The process constructor actor41CSDF constructs an CSDF actor with four input and one output signals. For each firing, the actor behaves accordingly to the scenario (a tuple with the number of consumed tokens, produced tokens and the function) defined in the list of tuples, given as argument, in a cyclic fashion. The length of the list of scenarios gives the actor's cycle period.

actor42CSDF :: [((Int, Int, Int, Int), (Int, Int), [a] -> [b] -> [c] -> [d] -> ([e], [f]))] -> Signal a -> Signal b -> Signal c -> Signal d -> (Signal e, Signal f) Source #

The process constructor actor42CSDF constructs an CSDF actor with four input and two output signals. For each firing, the actor behaves accordingly to the scenario (a tuple with the number of consumed tokens, produced tokens and the function) defined in the list of tuples, given as argument, in a cyclic fashion. The length of the list of scenarios gives the actor's cycle period.

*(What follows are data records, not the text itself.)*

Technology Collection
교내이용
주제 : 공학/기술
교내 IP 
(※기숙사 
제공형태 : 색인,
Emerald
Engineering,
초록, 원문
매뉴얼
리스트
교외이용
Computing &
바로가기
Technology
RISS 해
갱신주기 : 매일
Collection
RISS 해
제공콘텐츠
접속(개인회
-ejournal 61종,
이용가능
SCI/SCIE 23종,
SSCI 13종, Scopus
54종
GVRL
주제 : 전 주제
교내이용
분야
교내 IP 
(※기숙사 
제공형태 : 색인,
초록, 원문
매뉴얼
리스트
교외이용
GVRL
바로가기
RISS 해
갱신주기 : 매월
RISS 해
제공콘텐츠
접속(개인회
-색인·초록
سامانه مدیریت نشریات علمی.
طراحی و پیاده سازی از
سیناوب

actor43CSDF :: [((Int, Int, Int, Int), (Int, Int, Int), [a] -> [b] -> [c] -> [d] -> ([e], [f], [g]))] -> Signal a -> Signal b -> Signal c -> Signal d -> (Signal e, Signal f, Signal g) Source #

The process constructor actor43CSDF constructs an CSDF actor with four input and three output signals. For each firing, the actor behaves accordingly to the scenario (a tuple with the number of consumed tokens, produced tokens and the function) defined in the list of tuples, given as argument, in a cyclic fashion. The length of the list of scenarios gives the actor's cycle period.

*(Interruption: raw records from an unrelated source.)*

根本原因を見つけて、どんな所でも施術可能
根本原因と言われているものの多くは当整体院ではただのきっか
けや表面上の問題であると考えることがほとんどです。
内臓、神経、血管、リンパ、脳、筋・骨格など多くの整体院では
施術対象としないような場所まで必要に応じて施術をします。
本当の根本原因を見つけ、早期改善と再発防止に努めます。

actor44CSDF :: [((Int, Int, Int, Int), (Int, Int, Int, Int), [a] -> [b] -> [c] -> [d] -> ([e], [f], [g], [h]))] -> Signal a -> Signal b -> Signal c -> Signal d -> (Signal e, Signal f, Signal g, Signal h) Source #

The process constructor actor44CSDF constructs an CSDF actor with four input and four output signals. For each firing, the actor behaves accordingly to the scenario (a tuple with the number of consumed tokens, produced tokens and the function) defined in the list of tuples, given as argument, in a cyclic fashion. The length of the list of scenarios gives the actor's cycle period.